Source records

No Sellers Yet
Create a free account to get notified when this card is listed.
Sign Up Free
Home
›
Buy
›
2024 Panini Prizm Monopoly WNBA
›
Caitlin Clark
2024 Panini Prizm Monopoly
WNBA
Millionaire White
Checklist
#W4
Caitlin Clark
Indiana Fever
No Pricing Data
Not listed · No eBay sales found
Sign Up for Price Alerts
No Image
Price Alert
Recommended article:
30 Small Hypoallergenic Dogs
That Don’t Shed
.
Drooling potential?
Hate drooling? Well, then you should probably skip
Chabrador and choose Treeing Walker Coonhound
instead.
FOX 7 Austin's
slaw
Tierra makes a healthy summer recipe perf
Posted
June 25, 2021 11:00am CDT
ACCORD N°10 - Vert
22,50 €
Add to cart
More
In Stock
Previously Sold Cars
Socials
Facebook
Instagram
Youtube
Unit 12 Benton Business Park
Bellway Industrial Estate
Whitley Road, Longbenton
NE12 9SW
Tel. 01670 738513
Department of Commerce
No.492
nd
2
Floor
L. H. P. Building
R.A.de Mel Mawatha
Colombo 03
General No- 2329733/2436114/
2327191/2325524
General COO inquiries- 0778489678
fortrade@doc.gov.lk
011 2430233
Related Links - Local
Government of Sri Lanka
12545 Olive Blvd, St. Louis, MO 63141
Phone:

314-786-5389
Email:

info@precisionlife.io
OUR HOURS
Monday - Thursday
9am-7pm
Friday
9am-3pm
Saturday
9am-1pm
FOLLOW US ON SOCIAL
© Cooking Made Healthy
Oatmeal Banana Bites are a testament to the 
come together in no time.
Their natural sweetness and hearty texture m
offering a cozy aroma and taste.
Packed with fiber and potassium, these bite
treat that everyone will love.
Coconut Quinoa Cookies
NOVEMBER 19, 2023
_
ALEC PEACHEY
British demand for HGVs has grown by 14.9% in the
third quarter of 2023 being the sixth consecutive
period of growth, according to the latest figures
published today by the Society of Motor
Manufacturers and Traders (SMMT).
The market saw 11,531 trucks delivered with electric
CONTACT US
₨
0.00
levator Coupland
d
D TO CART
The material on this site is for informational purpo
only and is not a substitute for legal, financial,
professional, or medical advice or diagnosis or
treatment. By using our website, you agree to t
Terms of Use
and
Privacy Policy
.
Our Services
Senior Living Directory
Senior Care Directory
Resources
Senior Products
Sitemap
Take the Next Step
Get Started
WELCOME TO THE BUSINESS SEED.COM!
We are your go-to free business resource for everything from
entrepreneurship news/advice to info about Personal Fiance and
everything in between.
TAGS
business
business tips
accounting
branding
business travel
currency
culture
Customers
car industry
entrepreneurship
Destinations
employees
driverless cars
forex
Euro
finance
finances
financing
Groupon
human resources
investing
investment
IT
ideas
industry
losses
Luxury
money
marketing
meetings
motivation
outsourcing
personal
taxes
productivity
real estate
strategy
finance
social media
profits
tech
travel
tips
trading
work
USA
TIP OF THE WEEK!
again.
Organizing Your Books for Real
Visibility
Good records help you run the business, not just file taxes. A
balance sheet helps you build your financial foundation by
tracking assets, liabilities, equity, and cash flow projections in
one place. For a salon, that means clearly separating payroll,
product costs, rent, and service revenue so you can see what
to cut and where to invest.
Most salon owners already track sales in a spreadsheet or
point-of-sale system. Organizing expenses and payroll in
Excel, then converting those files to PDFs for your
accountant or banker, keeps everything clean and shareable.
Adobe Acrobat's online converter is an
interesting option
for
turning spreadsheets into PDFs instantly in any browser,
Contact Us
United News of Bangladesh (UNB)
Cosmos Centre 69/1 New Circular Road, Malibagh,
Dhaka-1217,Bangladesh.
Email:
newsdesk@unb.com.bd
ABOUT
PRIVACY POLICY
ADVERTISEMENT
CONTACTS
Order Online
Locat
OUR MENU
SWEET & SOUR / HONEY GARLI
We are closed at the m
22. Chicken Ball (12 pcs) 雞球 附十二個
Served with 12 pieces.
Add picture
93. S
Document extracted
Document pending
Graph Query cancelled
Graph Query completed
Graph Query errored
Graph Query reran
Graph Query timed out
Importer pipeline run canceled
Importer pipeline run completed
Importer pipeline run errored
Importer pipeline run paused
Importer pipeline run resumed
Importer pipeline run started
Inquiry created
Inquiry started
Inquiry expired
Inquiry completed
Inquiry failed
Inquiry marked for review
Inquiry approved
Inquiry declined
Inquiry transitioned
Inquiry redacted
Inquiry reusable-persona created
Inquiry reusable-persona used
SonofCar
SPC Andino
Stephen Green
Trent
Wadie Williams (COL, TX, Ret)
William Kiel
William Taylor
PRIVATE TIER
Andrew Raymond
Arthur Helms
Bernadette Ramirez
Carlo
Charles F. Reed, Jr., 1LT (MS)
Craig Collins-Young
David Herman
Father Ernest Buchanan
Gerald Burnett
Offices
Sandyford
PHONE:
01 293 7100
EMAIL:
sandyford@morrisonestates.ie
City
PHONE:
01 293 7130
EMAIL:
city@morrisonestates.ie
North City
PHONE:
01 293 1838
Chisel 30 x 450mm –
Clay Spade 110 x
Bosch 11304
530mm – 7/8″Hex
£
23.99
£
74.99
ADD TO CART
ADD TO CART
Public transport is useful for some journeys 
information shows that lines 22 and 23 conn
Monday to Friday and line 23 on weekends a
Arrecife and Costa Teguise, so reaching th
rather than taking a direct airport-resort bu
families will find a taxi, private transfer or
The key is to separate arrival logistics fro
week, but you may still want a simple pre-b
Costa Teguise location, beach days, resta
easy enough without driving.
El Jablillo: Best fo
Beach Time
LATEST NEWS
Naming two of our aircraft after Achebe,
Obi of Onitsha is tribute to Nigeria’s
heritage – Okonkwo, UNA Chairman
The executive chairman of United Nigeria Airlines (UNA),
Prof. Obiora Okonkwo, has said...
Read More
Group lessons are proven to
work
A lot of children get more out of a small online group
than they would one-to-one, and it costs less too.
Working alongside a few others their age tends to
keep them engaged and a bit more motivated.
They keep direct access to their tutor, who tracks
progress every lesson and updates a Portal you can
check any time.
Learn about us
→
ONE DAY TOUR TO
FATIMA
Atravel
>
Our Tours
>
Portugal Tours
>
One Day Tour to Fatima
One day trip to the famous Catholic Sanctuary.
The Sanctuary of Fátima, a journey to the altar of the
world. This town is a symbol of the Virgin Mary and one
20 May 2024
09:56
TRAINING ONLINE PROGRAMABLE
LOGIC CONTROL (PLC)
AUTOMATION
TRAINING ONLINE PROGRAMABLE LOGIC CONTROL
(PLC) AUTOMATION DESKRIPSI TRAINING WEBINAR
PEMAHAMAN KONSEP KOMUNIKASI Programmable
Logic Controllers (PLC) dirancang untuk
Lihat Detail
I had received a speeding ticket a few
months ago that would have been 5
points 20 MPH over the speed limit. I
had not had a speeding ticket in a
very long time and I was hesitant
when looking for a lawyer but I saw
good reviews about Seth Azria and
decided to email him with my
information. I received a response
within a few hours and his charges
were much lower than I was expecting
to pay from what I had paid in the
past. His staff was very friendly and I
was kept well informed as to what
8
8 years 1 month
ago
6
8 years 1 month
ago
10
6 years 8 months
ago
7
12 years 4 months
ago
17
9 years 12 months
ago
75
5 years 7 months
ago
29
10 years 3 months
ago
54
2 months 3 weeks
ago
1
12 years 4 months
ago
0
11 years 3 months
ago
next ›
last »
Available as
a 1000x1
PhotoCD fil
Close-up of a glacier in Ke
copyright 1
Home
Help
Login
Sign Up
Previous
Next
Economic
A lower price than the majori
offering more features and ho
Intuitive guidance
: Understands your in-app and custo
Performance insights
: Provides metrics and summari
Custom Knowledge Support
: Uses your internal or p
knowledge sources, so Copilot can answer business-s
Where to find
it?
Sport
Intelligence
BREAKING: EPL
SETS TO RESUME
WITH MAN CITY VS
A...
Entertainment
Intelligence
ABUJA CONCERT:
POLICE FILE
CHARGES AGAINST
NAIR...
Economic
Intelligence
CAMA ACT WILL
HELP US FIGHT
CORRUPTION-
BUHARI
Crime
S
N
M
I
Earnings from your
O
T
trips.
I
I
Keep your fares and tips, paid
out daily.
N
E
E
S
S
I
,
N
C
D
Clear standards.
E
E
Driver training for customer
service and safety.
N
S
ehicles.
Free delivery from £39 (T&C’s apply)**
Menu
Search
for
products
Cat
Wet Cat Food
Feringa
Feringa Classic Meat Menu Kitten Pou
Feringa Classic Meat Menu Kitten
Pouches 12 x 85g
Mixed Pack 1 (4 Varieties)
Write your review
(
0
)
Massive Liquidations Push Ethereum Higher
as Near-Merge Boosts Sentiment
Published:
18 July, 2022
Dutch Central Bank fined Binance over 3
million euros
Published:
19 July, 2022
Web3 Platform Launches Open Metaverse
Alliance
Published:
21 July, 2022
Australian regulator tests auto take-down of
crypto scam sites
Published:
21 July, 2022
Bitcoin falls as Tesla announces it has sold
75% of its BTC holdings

§ **EXERCISE PROMPT**
Take every line from the data that contains the word "Okonkwo".

§ **SOLVED PROBLEM**
heritage – Okonkwo, UNA Chairman
Prof. Obiora Okonkwo, has said...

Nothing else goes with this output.